Source data:
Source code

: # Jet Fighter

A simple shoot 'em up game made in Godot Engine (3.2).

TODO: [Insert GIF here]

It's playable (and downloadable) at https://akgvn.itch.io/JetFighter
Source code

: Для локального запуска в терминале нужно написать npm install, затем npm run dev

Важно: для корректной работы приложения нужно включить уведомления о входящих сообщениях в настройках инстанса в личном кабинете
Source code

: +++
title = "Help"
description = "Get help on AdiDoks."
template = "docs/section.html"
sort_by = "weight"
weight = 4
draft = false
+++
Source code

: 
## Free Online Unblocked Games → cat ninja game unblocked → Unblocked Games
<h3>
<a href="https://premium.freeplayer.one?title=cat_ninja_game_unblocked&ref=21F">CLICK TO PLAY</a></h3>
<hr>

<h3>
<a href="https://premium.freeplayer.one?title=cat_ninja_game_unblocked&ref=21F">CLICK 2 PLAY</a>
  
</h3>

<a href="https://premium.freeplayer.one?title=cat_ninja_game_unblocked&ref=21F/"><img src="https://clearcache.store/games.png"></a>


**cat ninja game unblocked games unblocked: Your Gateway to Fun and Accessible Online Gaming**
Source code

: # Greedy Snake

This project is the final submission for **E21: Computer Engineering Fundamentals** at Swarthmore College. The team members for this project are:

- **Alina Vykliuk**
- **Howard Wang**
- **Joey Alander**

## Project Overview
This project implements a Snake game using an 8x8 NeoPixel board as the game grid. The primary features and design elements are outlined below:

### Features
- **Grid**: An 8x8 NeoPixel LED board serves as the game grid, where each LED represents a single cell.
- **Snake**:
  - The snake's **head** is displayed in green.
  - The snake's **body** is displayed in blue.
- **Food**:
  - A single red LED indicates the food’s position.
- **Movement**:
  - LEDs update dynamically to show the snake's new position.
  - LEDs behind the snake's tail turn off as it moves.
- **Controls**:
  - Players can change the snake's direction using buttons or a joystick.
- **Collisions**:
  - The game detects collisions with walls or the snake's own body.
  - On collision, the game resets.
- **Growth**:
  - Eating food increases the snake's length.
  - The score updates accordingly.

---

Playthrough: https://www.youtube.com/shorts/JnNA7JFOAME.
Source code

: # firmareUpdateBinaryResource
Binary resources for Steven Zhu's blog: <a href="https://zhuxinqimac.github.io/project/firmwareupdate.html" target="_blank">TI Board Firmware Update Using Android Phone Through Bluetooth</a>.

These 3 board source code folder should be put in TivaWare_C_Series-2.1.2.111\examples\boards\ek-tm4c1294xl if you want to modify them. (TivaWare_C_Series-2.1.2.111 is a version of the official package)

Directive: Among the records, find every line holding the word "This" and copy it.

Task output:
This project is the final submission for **E21: Computer Engineering Fundamentals** at Swarthmore College. The team members for this project are:
This project implements a Snake game using an 8x8 NeoPixel board as the game grid. The primary features and design elements are outlined below:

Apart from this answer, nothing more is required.